Еще до того, как был получен ответ, Гизль знал, что безоговорочного принятия австрийского ультиматума можно не ждать. Приказ о всеобщей мобилизации действовал с трех часов дня, городской гарнизон с большим шумом и поспешностью отбыл, чтобы занять высоты вокруг города, Национальный банк и государственные архивы эвакуировались из Белграда, направляясь во внутреннюю часть страны, и дипломатический корпус уже готовился последовать за правительством к месту его временного размещения в Крагуеваце по пути в Ниш[1451]
. Он получил также конфиденциальное предупреждение от одного из министров, участвовавших в составлении ответа[1452]. За пять минут до истечения крайнего срока, в 17:55 в субботу, 25 июля, в австрийской миссии появился Пашич, вручил Гизлю письмо, сказав на ломаном немецком (он не говорил по-французски): «Часть ваших требований мы приняли […] в остальном мы возлагаем наши надежды на вашу лояльность и рыцарские качества как австрийского генерала», и удалился. Гизль быстро пробежал текст презрительным взором, увидел, что ультиматум не принят, и подписал заранее подготовленное письмо, информирующее премьер-министра о том, что вечером он покидает Белград вместе со всем персоналом миссии. Защита австро-венгерских граждан и их имущества была официально возложена на германскую миссию, коды были извлечены из сейфа и сожжены, а уже упакованный багаж был перенесен в машины, ожидавшие у дверей. К 18:30 Гизль, его жена и сотрудники дипломатической миссии уже были в поезде, покидающем Белград. Через десять минут они пересекли австрийскую границу.Означало ли это начало войны? В любопытной телеграмме Менсдорфу в Лондон от 24 июля Берхтольд поручил послу проинформировать Эдварда Грея, что австрийская нота не является формальным ультиматумом, а представляет собой «демарш, дающий время на размышление», истечение которого без удовлетворительного результата приведет к прекращению дипломатических отношений и началу необходимых военных приготовлений. Тем не менее война все же не была неизбежной: если Сербия впоследствии решит отступить, «под давлением наших военных приготовлений», продолжал Берхтольд, ее попросят выплатить компенсацию затрат Австрии[1453]

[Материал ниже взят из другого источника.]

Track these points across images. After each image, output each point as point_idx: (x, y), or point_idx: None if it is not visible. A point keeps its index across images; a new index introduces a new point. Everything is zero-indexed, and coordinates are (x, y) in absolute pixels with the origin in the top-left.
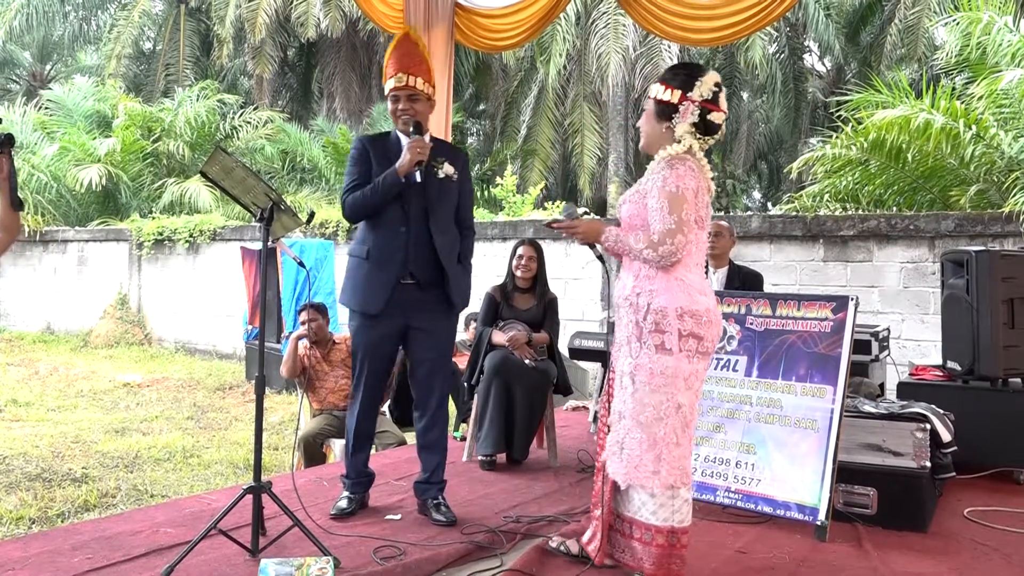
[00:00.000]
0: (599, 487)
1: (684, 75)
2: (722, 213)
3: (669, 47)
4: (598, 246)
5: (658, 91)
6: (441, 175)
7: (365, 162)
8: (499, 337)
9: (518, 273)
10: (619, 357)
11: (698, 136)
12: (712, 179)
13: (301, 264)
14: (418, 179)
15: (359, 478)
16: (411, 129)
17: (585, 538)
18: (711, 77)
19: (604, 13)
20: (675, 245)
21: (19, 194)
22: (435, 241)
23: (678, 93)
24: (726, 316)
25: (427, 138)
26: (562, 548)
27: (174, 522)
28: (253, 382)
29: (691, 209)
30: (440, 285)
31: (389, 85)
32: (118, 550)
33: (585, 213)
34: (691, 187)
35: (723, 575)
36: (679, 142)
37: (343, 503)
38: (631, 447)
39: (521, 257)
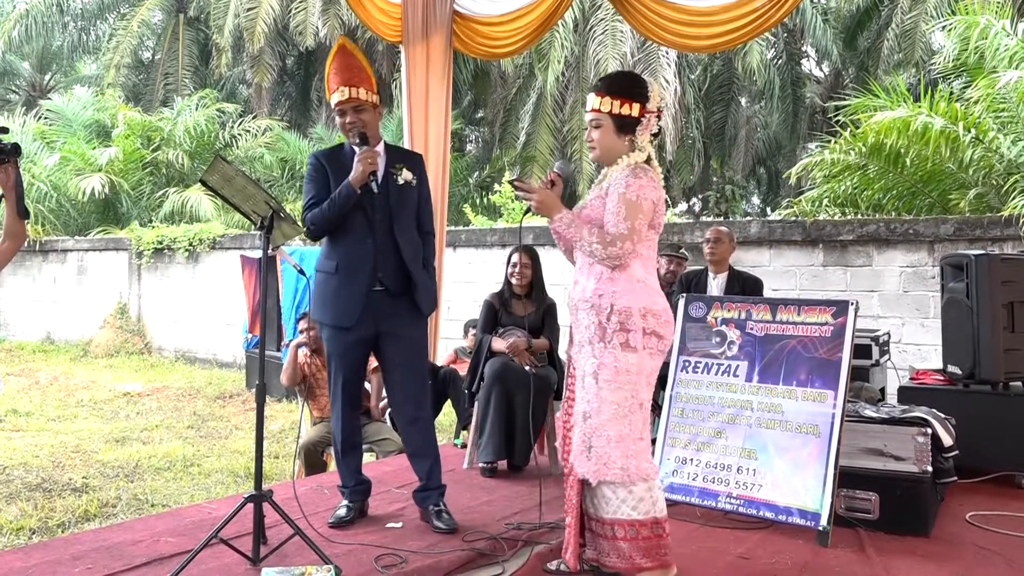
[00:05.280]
0: (568, 492)
1: (637, 87)
2: (721, 219)
3: (667, 53)
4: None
5: (613, 106)
6: (401, 181)
7: (322, 178)
8: (499, 344)
9: (513, 281)
10: (580, 358)
11: (651, 142)
12: (712, 185)
13: (301, 272)
14: (375, 189)
15: (356, 486)
16: (357, 141)
17: (564, 549)
18: (654, 85)
19: (602, 20)
20: (622, 250)
21: (24, 203)
22: (400, 248)
23: (637, 106)
24: (726, 321)
25: (380, 148)
26: (563, 567)
27: (175, 531)
28: (253, 390)
29: (645, 219)
30: (408, 292)
31: (334, 100)
32: (119, 560)
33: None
34: (651, 198)
35: None
36: (640, 151)
37: (342, 511)
38: (599, 445)
39: (516, 265)
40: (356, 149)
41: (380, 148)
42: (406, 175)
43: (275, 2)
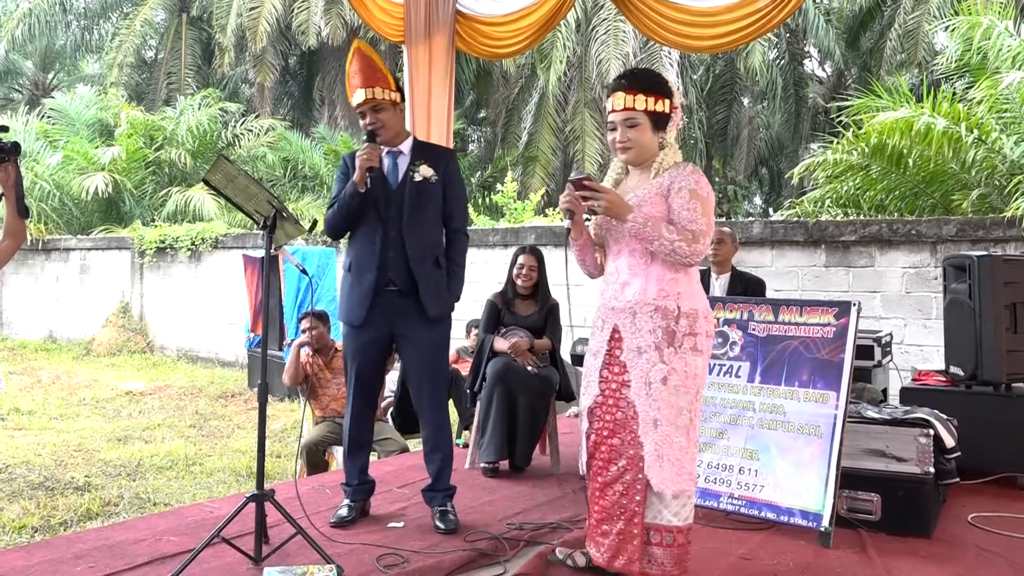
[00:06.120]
0: (615, 499)
1: (665, 83)
2: (723, 219)
3: (669, 53)
4: (572, 220)
5: (648, 103)
6: (418, 178)
7: (346, 179)
8: (501, 344)
9: (519, 282)
10: (638, 364)
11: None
12: (714, 185)
13: (304, 271)
14: (368, 185)
15: (359, 485)
16: (364, 139)
17: (604, 557)
18: (671, 81)
19: (604, 20)
20: (704, 247)
21: (24, 202)
22: (407, 247)
23: (667, 102)
24: (728, 322)
25: (406, 144)
26: (568, 561)
27: (177, 530)
28: (255, 390)
29: (712, 218)
30: (417, 292)
31: (353, 103)
32: (121, 559)
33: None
34: (712, 197)
35: None
36: (671, 147)
37: (343, 511)
38: (672, 453)
39: (522, 266)
40: (385, 147)
41: (406, 145)
42: (424, 172)
43: (278, 2)
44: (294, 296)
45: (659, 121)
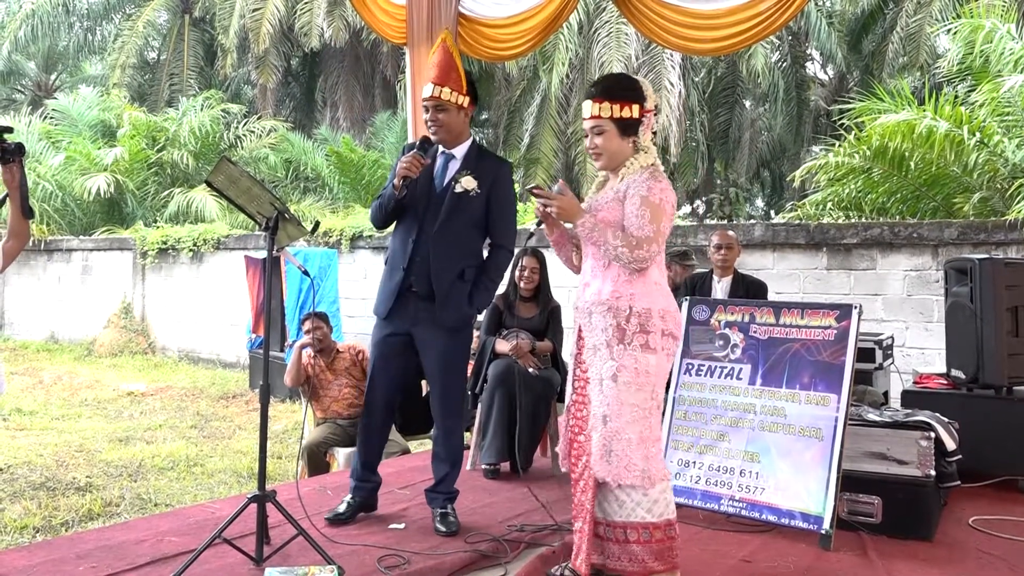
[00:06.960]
0: (578, 496)
1: (634, 88)
2: (725, 222)
3: (671, 56)
4: (538, 226)
5: (614, 110)
6: (459, 190)
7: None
8: (503, 346)
9: (521, 284)
10: (595, 361)
11: (652, 142)
12: (716, 187)
13: (306, 273)
14: (404, 191)
15: (362, 482)
16: (417, 144)
17: (575, 555)
18: (646, 84)
19: (606, 22)
20: (649, 253)
21: (29, 202)
22: (431, 254)
23: (637, 107)
24: (730, 325)
25: (460, 150)
26: (567, 573)
27: (178, 531)
28: (257, 391)
29: (668, 223)
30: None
31: (422, 96)
32: (122, 559)
33: None
34: (671, 201)
35: None
36: (645, 152)
37: (341, 507)
38: (619, 448)
39: (524, 268)
40: (441, 147)
41: (460, 150)
42: (466, 184)
43: (280, 3)
44: (296, 297)
45: (627, 127)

. На следующий день, когда Берхтольд ехал на запад, в Бад-Ишль, чтобы встретиться с императором Францем Иосифом, телеграмма от начальника Первого отделения графа Маччио из Вены настигла его в Ламбахе. Маччио сообщал, что временный поверенный в делах России в Вене Кудашев сделал официальный запрос о продлении крайнего срока. В своем ответе Берхтольд заявил, что продление невозможно, но добавил, что даже после истечения крайнего срока Сербия все еще может избежать войны, выполнив требования Австрии[1454]. Возможно, эти слова отражали, как считал Альбертини, кратковременный сбой от нервного перенапряжения[1455]. Но, возможно, с другой стороны, они были просто игрой, для того чтобы переиграть время – мы видели, как сильно австрийцы были озабочены тем, чтобы не отставать в своих военных приготовлениях, когда они стали необходимыми.Оглядываясь назад, становится ясно, что эти маневры в последнюю минуту не принесли особой пользы. 26 и 27 июля от Спалайковича поступили триумфальные депеши с новостями о том, что русские мобилизовали армию численностью 1 700 000 человек и планировали «немедленно начать мощное наступление на Австро-Венгрию, как только она нападет на Сербию». Спалайкович сообщил 26 июля о том, что царь был убежден, что сербы будут «сражаться как львы» и даже могут одной левой разгромить австрийцев контратакой из своих укреплений во внутренних районах страны. Позиция Германии была пока неясна, но даже если немцы не вступят в игру, царь считал, что есть хорошие шансы вызвать «раздел Австро-Венгрии». В противном случае русские «осуществят военный план, согласованный с Францией, так что победа над Германией также будет неизбежной»[1456]
.Спалайкович, бывший политический руководитель министерства иностранных дел Сербии, был так взволнован, что позволил себе высказать политическое предложение: «На мой взгляд, это дает нам прекрасную возможность мудро использовать это событие и добиться полного объединения сербов. Поэтому желательно, чтобы Австро-Венгрия напала на нас. В таком случае, вперед, во имя Бога!» Эта экзальтация из Санкт-Петербурга способствовала еще большему ожесточению настроения. Уступка австрийским требованиям в последнюю минуту была немыслима. Пашич долгое время считал, что достичь объедения всех сербов мирным путем невозможно, что это произойдет только в пылу большой войны и с помощью великой державы. Это не было и никогда не могло быть планом как таковым – это было воображаемое будущее, наступление которого теперь казалось неизбежным. Пройдет почти две недели, прежде чем начнутся серьезные бои, но первые шаги на пути войны уже были сделаны. Для Сербии обратной дороги не было.